“Whatever I end up doing, I know that I’m privileged to have had the opportunity to go to law school, so I feel an obligation to develop my strengths to their fullest potential in order to better help others.”
Robert Mason participated in the Allard Law History Project Student Survey in 2016. The Project intends to track Mr. Mason's career and build upon this historical record in the future. His responses as a student are below:
Why did you choose to do law?
I’ve always taken a critical view of the rules that structure our society and the ways in which various institutions claim legitimacy to impose those rules. From an early age I was fascinated by the spectacle of politics, which grew into an interest in public policy, and ultimately an interest in law as I progressed through my education. My hope has always been that by studying the things I love I’ll be able to enthusiastically contribute to society in a way that will improve peoples’ lives. So I wrote the LSAT and applied to various law schools with the vague hope of opening some doors in the public sector. It was a decision that I took seriously but perhaps with a less specific objective than many of my classmates.

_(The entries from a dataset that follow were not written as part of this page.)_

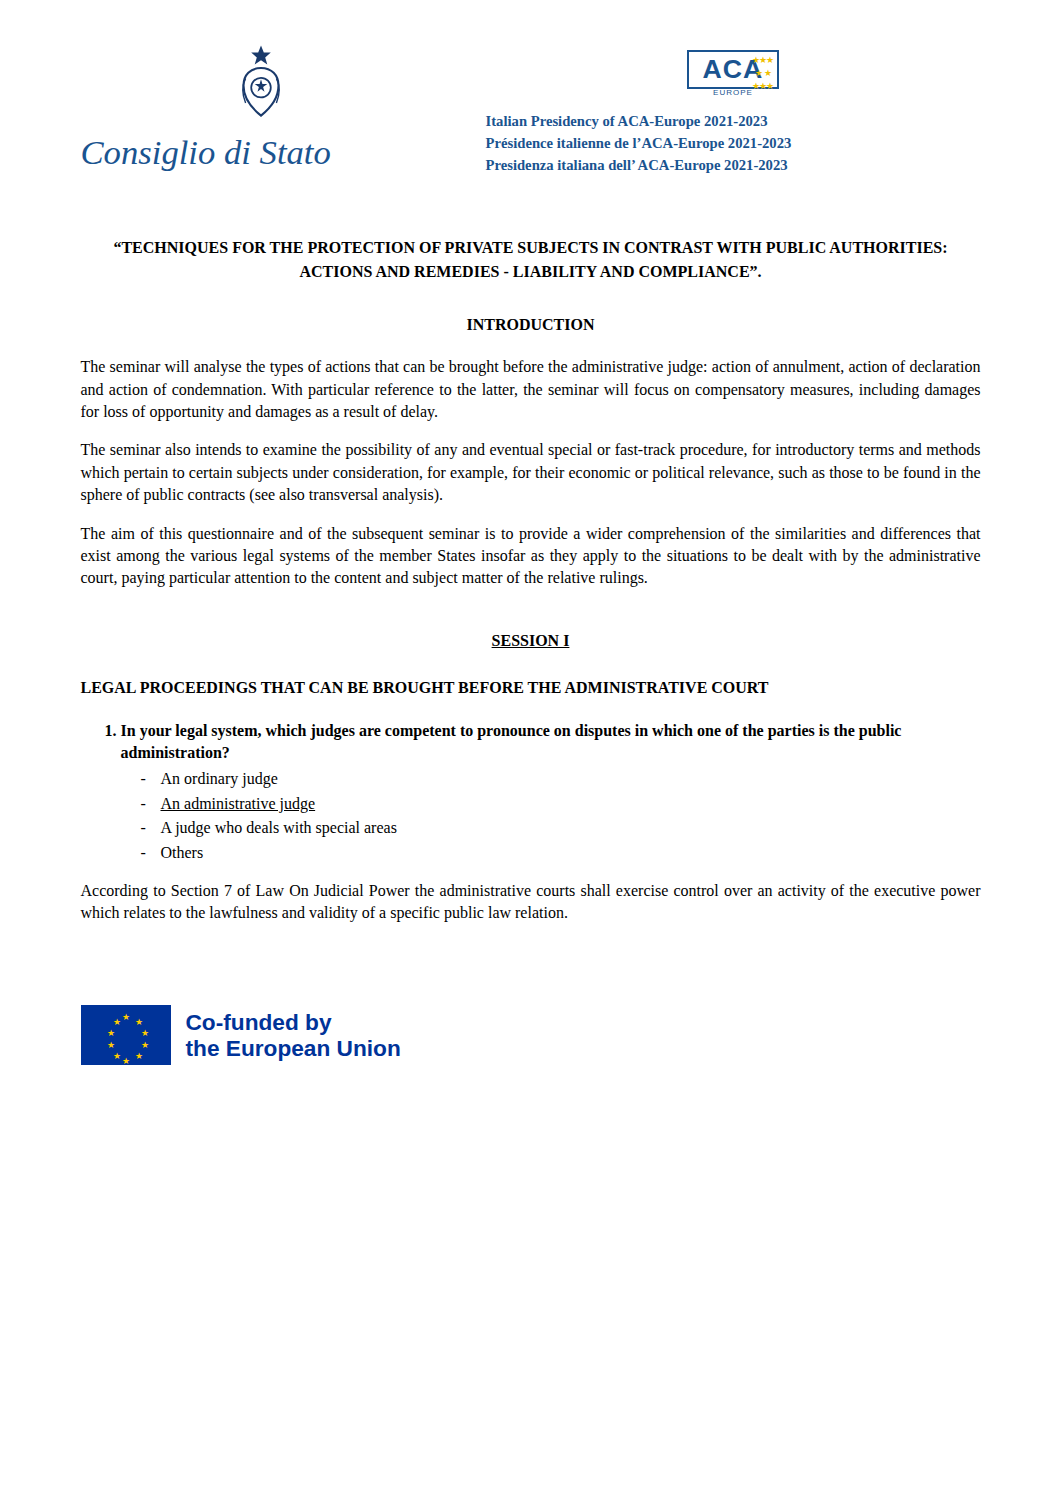Consiglio di Stato
★★★
★ ★
★★★
ACA
EUROPE
Italian Presidency of ACA-Europe 2021-2023
Présidence italienne de l’ACA-Europe 2021-2023
Presidenza italiana dell’ ACA-Europe 2021-2023
“Techniques for the protection of private subjects in contrast with public authorities: actions and remedies - liability and compliance”.
Introduction
The seminar will analyse the types of actions that can be brought before the administrative judge: action of annulment, action of declaration and action of condemnation. With particular reference to the latter, the seminar will focus on compensatory measures, including damages for loss of opportunity and damages as a result of delay.
The seminar also intends to examine the possibility of any and eventual special or fast-track procedure, for introductory terms and methods which pertain to certain subjects under consideration, for example, for their economic or political relevance, such as those to be found in the sphere of public contracts (see also transversal analysis).
The aim of this questionnaire and of the subsequent seminar is to provide a wider comprehension of the similarities and differences that exist among the various legal systems of the member States insofar as they apply to the situations to be dealt with by the administrative court, paying particular attention to the content and subject matter of the relative rulings.
Session I
Legal proceedings that can be brought before the administrative court
In your legal system, which judges are competent to pronounce on disputes in which one of the parties is the public administration?
An ordinary judge
An administrative judge
A judge who deals with special areas
Others
According to Section 7 of Law On Judicial Power the administrative courts shall exercise control over an activity of the executive power which relates to the lawfulness and validity of a specific public law relation.
★ ★ ★ ★ ★ ★ ★ ★ ★ ★
Co-funded by
the European Union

What do you hope to achieve in your career?
Whatever I end up doing, I know that I’m privileged to have had the opportunity to go to law school, so I feel an obligation to develop my strengths to their fullest potential in order to better help others. To do that I think it’s important to be flexible with my career path, and to measure my success not by my title or salary or any preconceived plan, but by the principles and people that I serve. If I had to be more specific, I would say that I hope to have a positive impact on shaping the development of public policy and the law either through legal advocacy or through other forms of public service.
Describe your most memorable class or professor.
I recently finished a public law seminar class with Maureen Webb that was focused on national security law. It tied together a lot of topical issues in the realm of international law and constitutional law, which are areas of great interest to me. It also strengthened my legal understanding of some important public policy debates that I’ve studied through other lenses, and that will likely grow in complexity and importance over the next few decades. International Environmental Law with Karin Mickelson was also a very rewarding experience for similar reasons.
What was the most challenging thing about law school?
I’ve definitely found the use of 100% exams in most courses frustrating, because it almost inevitably leads to a concentration of stress in December and April. In my view it also adds a substantial element of luck, since the entirety of course material can’t come close to being covered in a two or three hour exam. Sometimes that’s worked to my advantage and other times I’ve been burned by it, depending on what the focus of the questions happens to be. So whenever possible I choose courses that include assignments or research papers instead of just an exam. I hope that such courses will become more common in the future, and I think it’s important for law schools to periodically reevaluate their pedagogical practices in order to strive for the most effective learning experience.
What has been your best experience in law school?
I really enjoyed volunteering for the Canadian Civil Liberties Association as part of my placement through Pro Bono Students Canada. I researched and blogged weekly about legislative, policy, and judicial decisions in BC, which allowed me to engage with emerging legal issues and current events. I also had the privilege of working with other student volunteers from the Allard School of Law to host a panel discussion on finding a legislative balance between civil liberties and national security. We were able to secure the participation of a former federal minister of public safety as well as the executive director of the BC Civil Liberties Association. It ended up being a fascinating discussion and a rewarding experience.
How do you think the law or the legal profession will develop over the course of your career?
I expect that the Internet is going to continue to produce novel legal issues and will ultimately challenge many longstanding legal traditions. It’s inherently transnational in nature but it increasingly impacts commerce, free expression, privacy, intellectual property and a whole host of other areas in which governments will continue to want to apply domestic law. It’s facilitating and even forcing some governments and corporations to become more accountable, but it’s also enabling an unprecedented, Orwellian system of surveillance by both. It’s amplifying defamatory speech, harassment and bullying, but also legitimate accusations by victims, as well as marginalized political opinions. So there are a lot of tensions right now that will likely grow, creating both opportunities and risks for Canada and the world. I’m excited to be a witness to it.